Timely reflections on the current state of our grizzly affairs


Friday, December 24, 2004

Have a grizzly Christmas

After a hard year, most grizzly bears have decided to pack it in and find a den for the winter. If the females are fat enough, the blastocycsts (fertilized eggs) that have been waiting around all summer will fasten to the uterus wall and voila, one to three cubs will be born in the den. These tiny, blind babes will nurse until spring, when they will be big enough to exit the den and scour the landscape for food with their mothers: winter-killed elk, leftover berries, roadkill, and hedysarum roots.

But don't count on a bumper crop of bear cubs next year. A berry crop failure through most of the Rocky Mountain West left bears starving. This drove them into communities and backyards in search of whatever they could find, which led to record numbers of human-bear conflicts and grizzly bear deaths in the Yellowstone and Glacier areas of the U.S. While the numbers aren't available in Alberta yet (democracy works a might slower north of The Border), we'll likely see a similar pattern here. (Hopefully, this will be somewhat compensated by fewer bears killed in the hunt, which was cut-back this year.) In any event, less food means skinnier bears which inevitably means fewer cubs, which is not what the struggling Alberta population needs.

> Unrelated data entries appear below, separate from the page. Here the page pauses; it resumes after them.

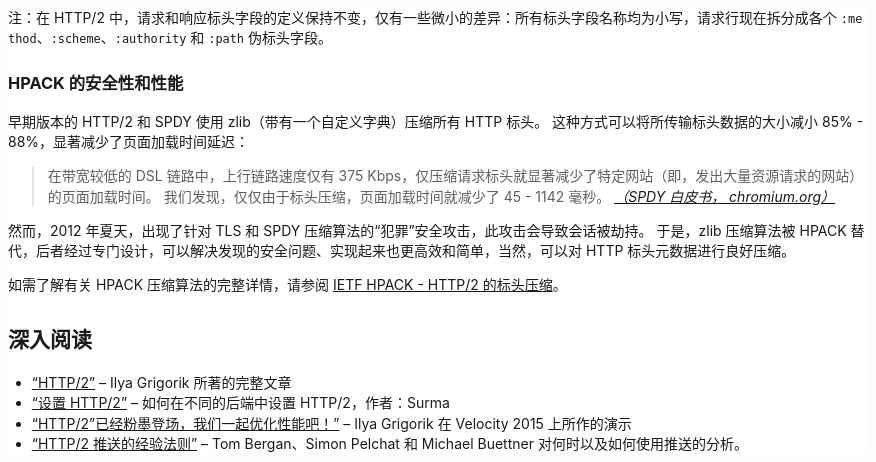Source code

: 注：在 HTTP/2 中，请求和响应标头字段的定义保持不变，仅有一些微小的差异：所有标头字段名称均为小写，请求行现在拆分成各个 `:method`、`:scheme`、`:authority` 和 `:path` 伪标头字段。

### HPACK 的安全性和性能

早期版本的 HTTP/2 和 SPDY 使用 zlib（带有一个自定义字典）压缩所有 HTTP 标头。 这种方式可以将所传输标头数据的大小减小 85% - 88%，显著减少了页面加载时间延迟：

> 在带宽较低的 DSL 链路中，上行链路速度仅有 375 Kbps，仅压缩请求标头就显著减少了特定网站（即，发出大量资源请求的网站）的页面加载时间。 我们发现，仅仅由于标头压缩，页面加载时间就减少了 45 - 1142 毫秒。 [*（SPDY 白皮书， chromium.org）*](https://www.chromium.org/spdy/spdy-whitepaper)

然而，2012 年夏天，出现了针对 TLS 和 SPDY 压缩算法的“犯罪”安全攻击，此攻击会导致会话被劫持。 于是，zlib 压缩算法被 HPACK 替代，后者经过专门设计，可以解决发现的安全问题、实现起来也更高效和简单，当然，可以对 HTTP 标头元数据进行良好压缩。

如需了解有关 HPACK 压缩算法的完整详情，请参阅 [IETF HPACK - HTTP/2 的标头压缩](https://tools.ietf.org/html/draft-ietf-httpbis-header-compression)。

## 深入阅读

- [“HTTP/2”](https://hpbn.co/http2/) – Ilya Grigorik 所著的完整文章
- [“设置 HTTP/2”](https://surma.link/things/h2setup/) – 如何在不同的后端中设置 HTTP/2，作者：Surma
- [“HTTP/2”已经粉墨登场，我们一起优化性能吧！”](https://docs.google.com/presentation/d/1r7QXGYOLCh4fcUq0jDdDwKJWNqWK1o4xMtYpKZCJYjM/edit?hl=zh-cn#slide=id.p19) – Ilya Grigorik 在 Velocity 2015 上所作的演示
- [“HTTP/2 推送的经验法则”](https://docs.google.com/document/d/1K0NykTXBbbbTlv60t5MyJvXjqKGsCVNYHyLEXIxYMv0/edit?hl=zh-cn) – Tom Bergan、Simon Pelchat 和 Michael Buettner 对何时以及如何使用推送的分析。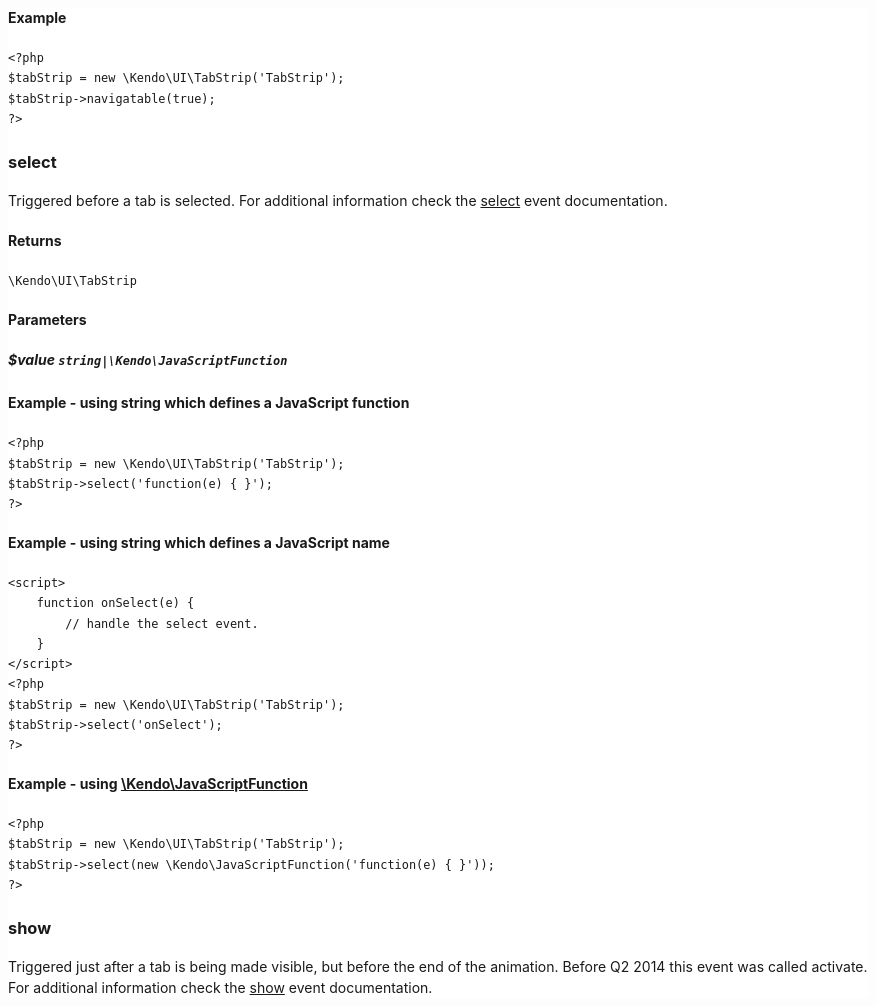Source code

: 

#### Example 
    <?php
    $tabStrip = new \Kendo\UI\TabStrip('TabStrip');
    $tabStrip->navigatable(true);
    ?>

### select
Triggered before a tab is selected.
For additional information check the [select](/kendo-ui/api/web/tabstrip#events-select) event documentation.

#### Returns
`\Kendo\UI\TabStrip`

#### Parameters

##### $value `string|\Kendo\JavaScriptFunction`

#### Example - using string which defines a JavaScript function

    <?php
    $tabStrip = new \Kendo\UI\TabStrip('TabStrip');
    $tabStrip->select('function(e) { }');
    ?>

#### Example - using string which defines a JavaScript name
    <script>
        function onSelect(e) {
            // handle the select event.
        }
    </script>
    <?php
    $tabStrip = new \Kendo\UI\TabStrip('TabStrip');
    $tabStrip->select('onSelect');
    ?>

#### Example - using [\Kendo\JavaScriptFunction](/kendo-ui/api/wrappers/php/kendo/javascriptfunction)

    <?php
    $tabStrip = new \Kendo\UI\TabStrip('TabStrip');
    $tabStrip->select(new \Kendo\JavaScriptFunction('function(e) { }'));
    ?>

### show
Triggered just after a tab is being made visible, but before the end of the animation. Before Q2 2014 this event was called activate.
For additional information check the [show](/kendo-ui/api/web/tabstrip#events-show) event documentation.
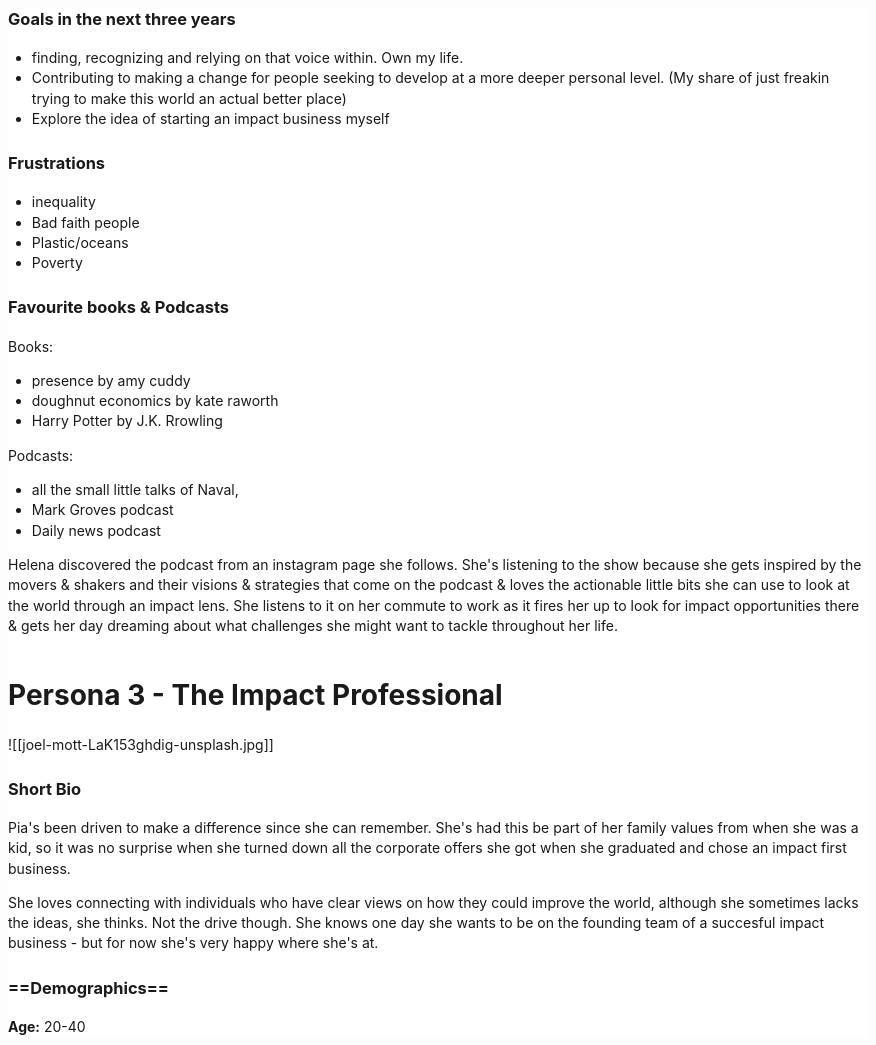 ### Goals in the next three years

- finding, recognizing and relying on that voice within. Own my life.
- Contributing to making a change for people seeking to develop at a more deeper personal level. (My share of just freakin trying to make this world an actual better place)
- Explore the idea of starting an impact business myself

### Frustrations

- inequality
- Bad faith people
- Plastic/oceans
- Poverty

### Favourite books & Podcasts

Books:

- presence by amy cuddy
- doughnut economics by kate raworth
- Harry Potter by J.K. Rrowling

Podcasts:

- all the small little talks of Naval,
- Mark Groves podcast
- Daily news podcast

Helena discovered the podcast from an instagram page she follows. She's listening to the show because she gets inspired by the movers & shakers and their visions & strategies that come on the podcast & loves the actionable little bits she can use to look at the world through an impact lens. She listens to it on her commute to work as it fires her up to look for impact opportunities there & gets her day dreaming about what challenges she might want to tackle throughout her life.

# Persona 3 - The Impact Professional

![[joel-mott-LaK153ghdig-unsplash.jpg]]

### Short Bio

Pia's been driven to make a difference since she can remember. She's had this be part of her family values from when she was a kid, so it was no surprise when she turned down all the corporate offers she got when she graduated and chose an impact first business.

She loves connecting with individuals who have clear views on how they could improve the world, although she sometimes lacks the ideas, she thinks. Not the drive though. She knows one day she wants to be on the founding team of a succesful impact business - but for now she's very happy where she's at.

### ==Demographics==

**Age:** 20-40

In other news, the process to develop a recovery plan for a species the government has so far refused to recognize as threatened continues. A draft version of Alberta's Grizzly Bear Recovery Plan is sitting on Dave Coutts's, the new SRD minister, desk as I type this. Coutts is a vast improvement over Mike Cardinal, the former SRD minister who didn't have much time for grizzly bears in Alberta. Coutt's will have to decide what to do with the draft recovery plan (approve it or ditch it) before the bears come out of their dens in the spring.

1 comment:

Anonymous said...

Thank you! I was astounded when I saw the results of the Globe's survey, and actually thought that maybe there had been an error! A very sad response.